Karo Jadi Daerah Penghasil Jagung Terbesar Indonesia

Karo Jadi Daerah Penghasil Jagung Terbesar Indonesia
Sipayo.com – Kabupaten Karo yang berada di Provinsi Sumatera Utara pantas disebut sebagai penghasil jagung terbesar di Indonesia. Hal tersebut sesuai dengan pernyataan Kasubbag Program Dinas Pertanian Sumut Marino didampingi Stafnya Margiono kepada wartawan, Rabu (20/1/2016) kemarin.

Menurutnya, di Sumatera Utara penghasil jagung terbesar adalah Kabupaten Karo dengan produksi jagungnya mencapai 629.633 ton, disusul Kabupaten Simalungun 239.969 ton, dan Kabupaten Dairi 172.411 ton.

“Target produksi jagung selama  tahun 2015 sebesar 1.309.912 ton,namun dalam 10 bulan realisasinya/hasil produksinya  mencapai 1.351 259 ton dari hasil panen lahan seluas 221.337 hektar. Sedangkan tanaman jagung Nopember dan Desember 2015  produksinya  masuk ke realisasi 2016,” ujar Marino.

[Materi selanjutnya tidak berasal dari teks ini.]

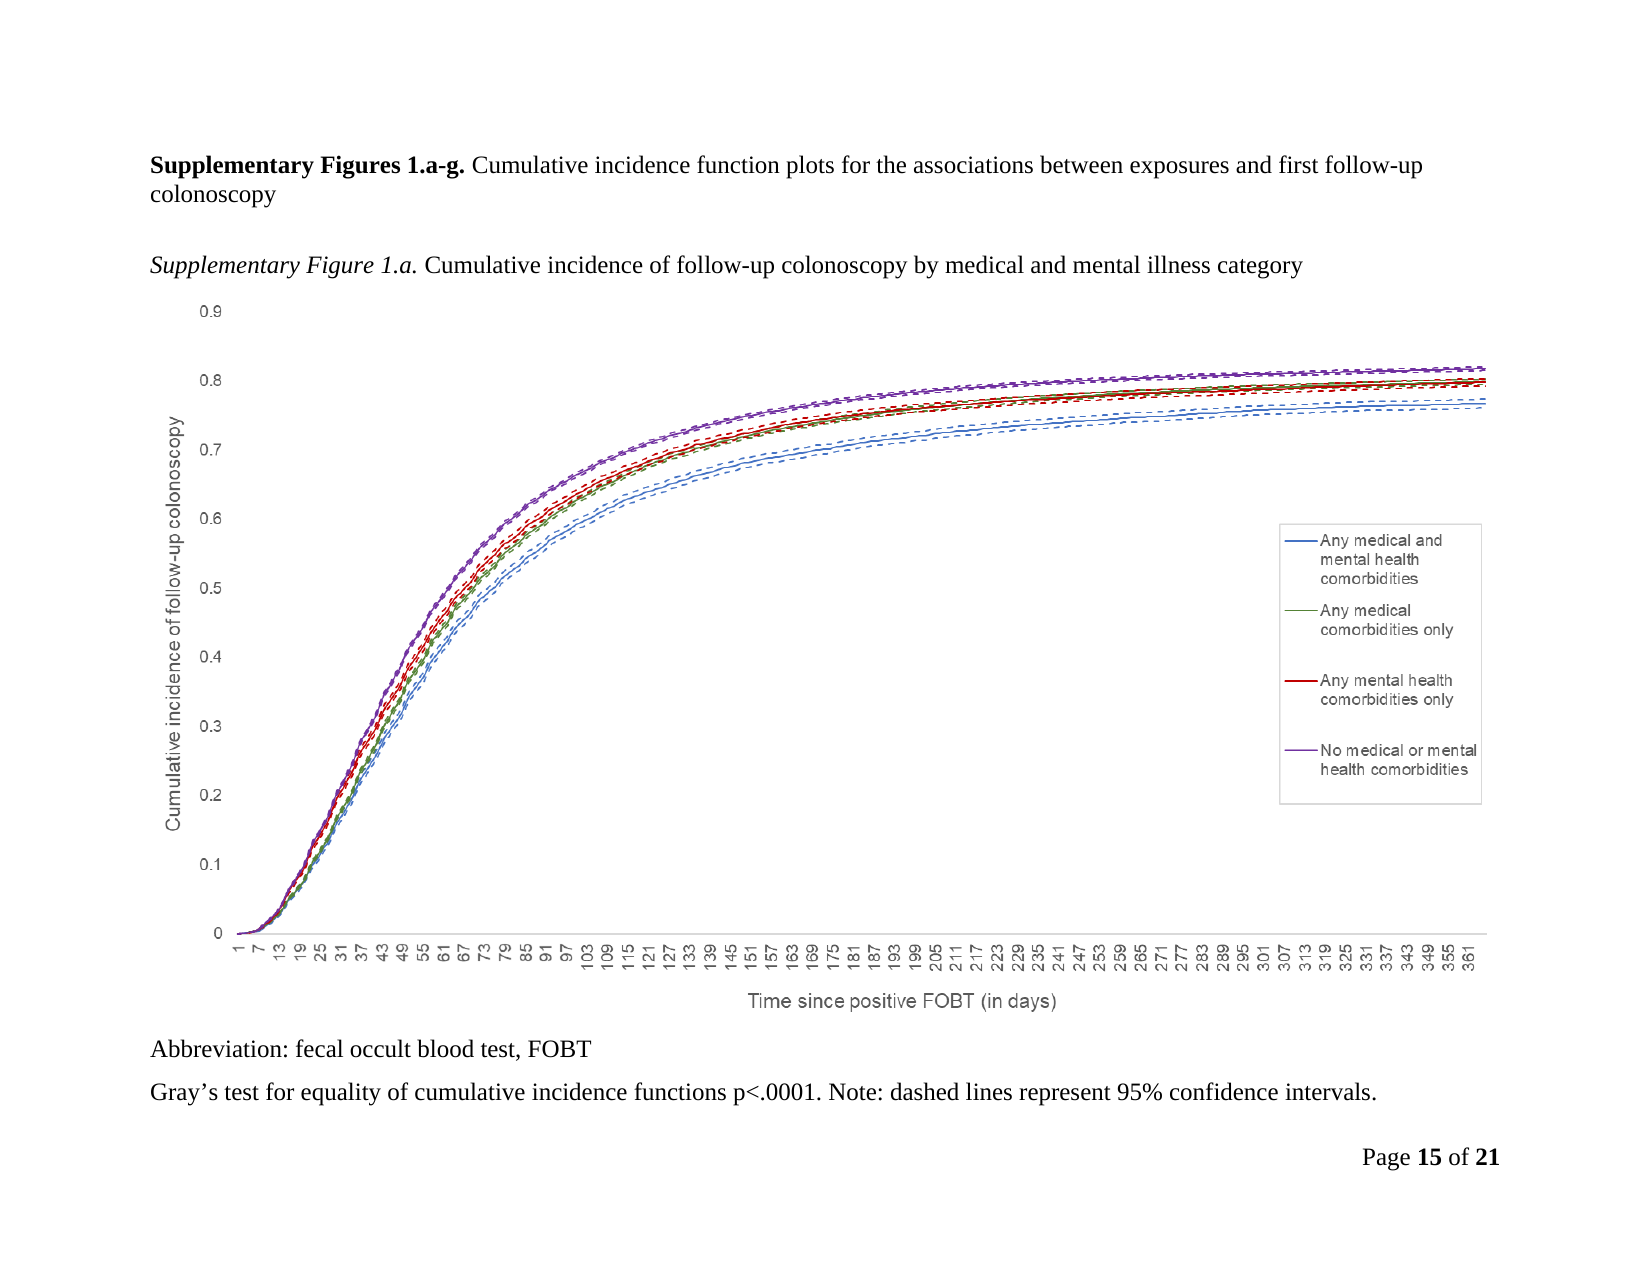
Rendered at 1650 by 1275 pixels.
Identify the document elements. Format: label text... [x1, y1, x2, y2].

text Abbreviation: fecal occult blood test, FOBT [150, 1034, 1500, 1062]
text Supplementary Figures 1.a-g. Cumulative incidence function plots for the associations between exposures and first follow-up colonoscopy [150, 150, 1500, 207]
text Gray’s test for equality of cumulative incidence functions p<.0001. Note: dashed lines represent 95% confidence intervals. [150, 1077, 1500, 1106]
picture [150, 293, 1505, 1020]
text Supplementary Figure 1.a. Cumulative incidence of follow-up colonoscopy by medical and mental illness category [150, 251, 1500, 279]
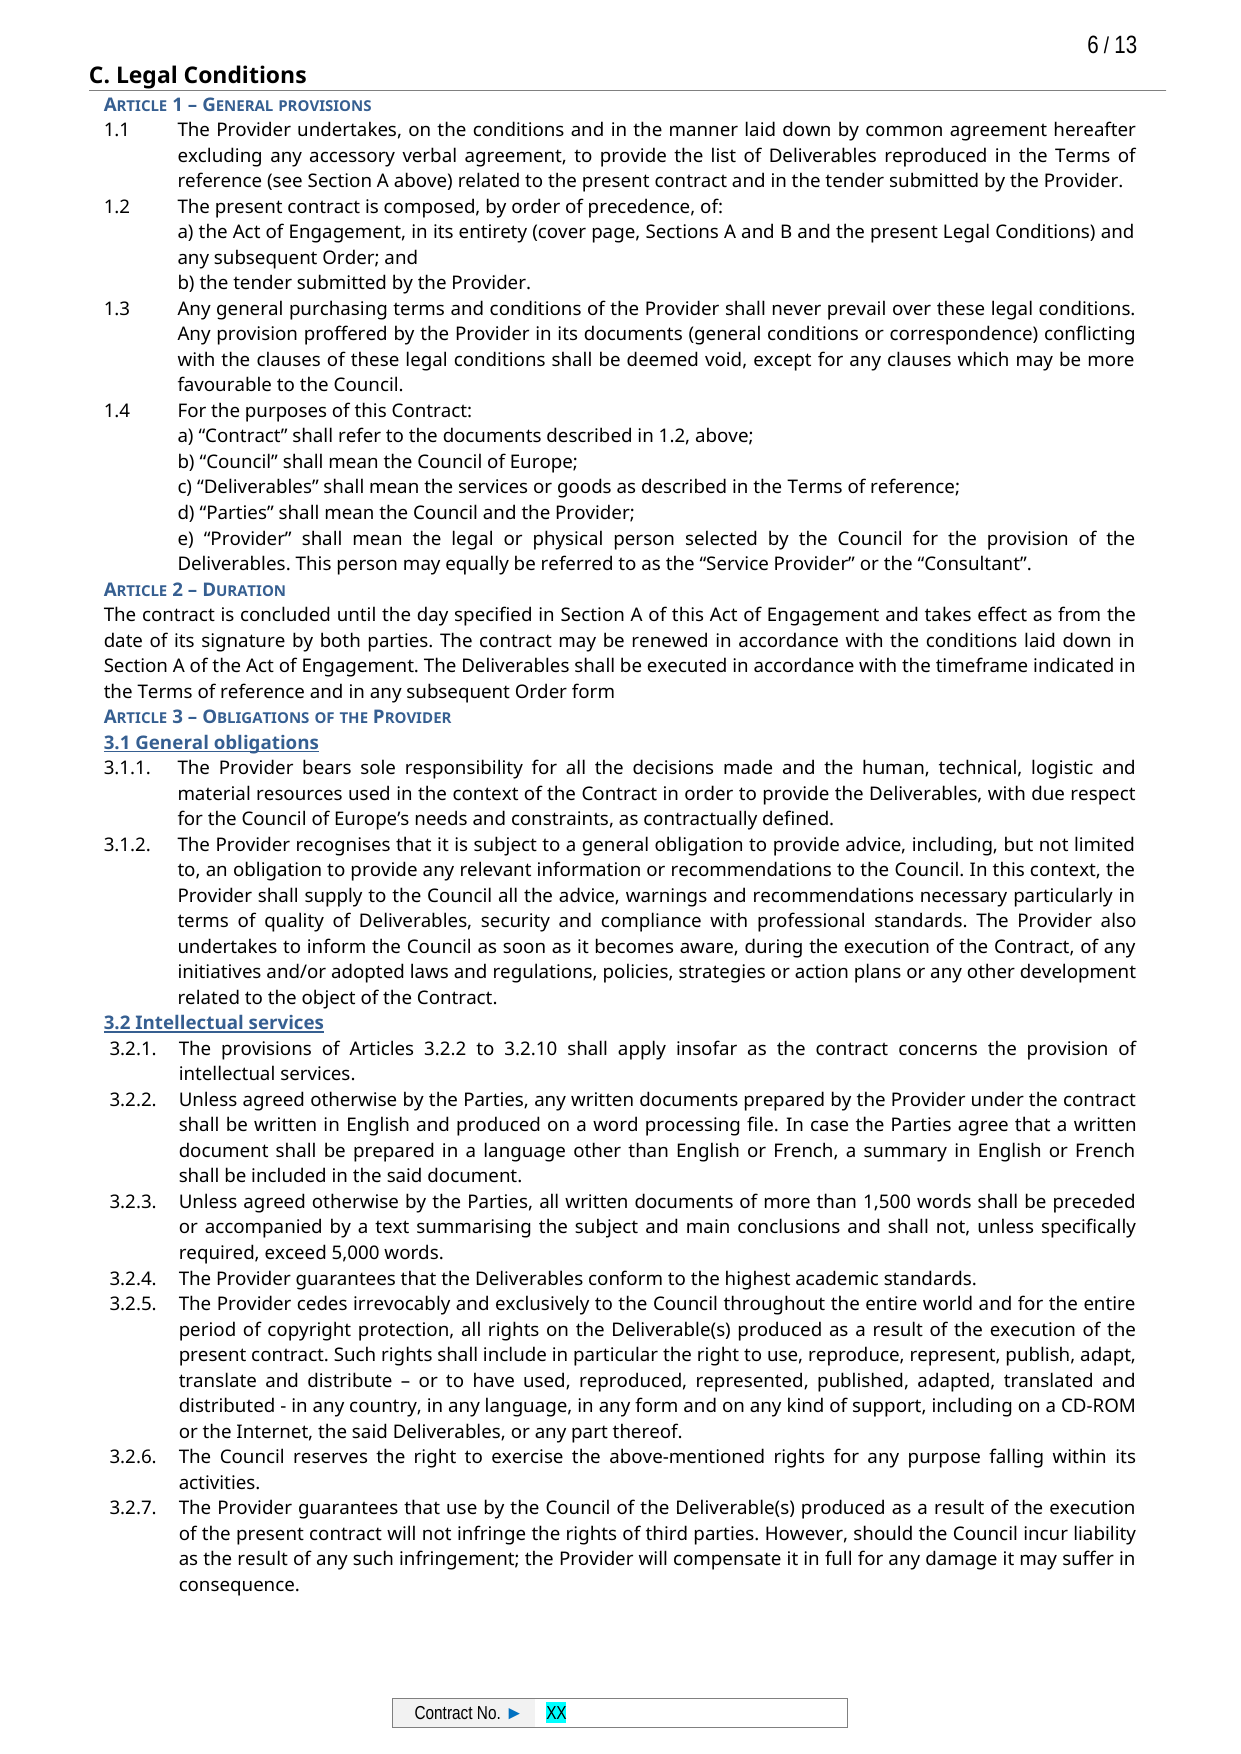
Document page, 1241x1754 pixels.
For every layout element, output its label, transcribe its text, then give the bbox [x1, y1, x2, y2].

Menyinggung kebutuhan jagung di Sumut, Marino menyebut antara 1,2 juta ton hingga 1,3 juta ton. Angka ini berdasarkan survey tim dari Dinas Pertanian Pusat dan Sumut.

Sumut masih mengimpor jagung dari India dan Brasil, karena pakan ternak di provinsi ini  bukan hanya untuk memenuhi kebutuhan lokal,namun dipasarkan ke wilayah Sumatera antara lain Aceh, Riau dan Padang.

Menurutnya, jagung lokal Sumut kualitasnya baik dan rasanya manis. Untuk pakan ternak, komoditi ini  diolah dengan campuran ikan, tepung batu (canggang) dan 5 campuran lainnya dijadikan tepung.

“Menggunakan jagung lokal Sumut hasil pakan sangat baik.  Ukuran telur besar dan warnanya merah. Beda dengan jagung impor yang warnanya pucat dan hasil yang diproduksi pakan ternak tidak sebaik jagung lokal,” ujar Marino sambil menambahkan di Sumut ada  9 pabrik pakan ternak.

Sebagaimana diketahui, Menteri Pertanian Amran Sulaiman didampingi Direktur Jenderal Tanaman Pangan Hasil Sembiring telah berkunjung dan meninjau lahan jagung di Kabupaten Karo pada 22 Desember 2015 lalu. Saat itu, Mentan memuji hasil panen jagung petani dengan produktivitas lebih tinggi dari rata-rata nasional.

“Bagus ini, berapa luas lahan? satu hektar dapat berapa ton?” tanya Mentan ke petani jagung pemilik lahan di Kabupaten Karo, Selasa (22/12/2015).

“Empat hektar pak. Produktivitas 8 ton/hektar,” jawab Salomo Depari, petani jagung pemilik lahan berusia 58 tahun.

Mentan memuji hasil panen jagung petani dengan produktivitas lebih tinggi dari rata-rata nasional.

“Wah, 8 ton? bagus sekali. Harga berapa?,” Mentan kembali bertanya.

“Harga Rp 2.700/kg pak. Sudah bagus, panen sebelumnya pernah rendah Rp 2.200/kg,” jawab Salomo.

Mentan berpesan kepada petani agar mempertahankan harga jual jagungnya. Dengan harga yang tergolong bagus saat ini, menurut Mentan, petani bisa dapat untung dan kembali semangat menanam jagung.

“Jangan jual murah ya. Hasilnya kalau 8 ton dikali 4 hektar sudah 32 ton. Lalu dikali harga Rp 2.700/kg maka hasilnya 3 bulan jadi Rp 86 juta. Itu dibagi 3 bulan Rp 28 juta, lebih tinggi dari gaji menteri,” kata Mentan.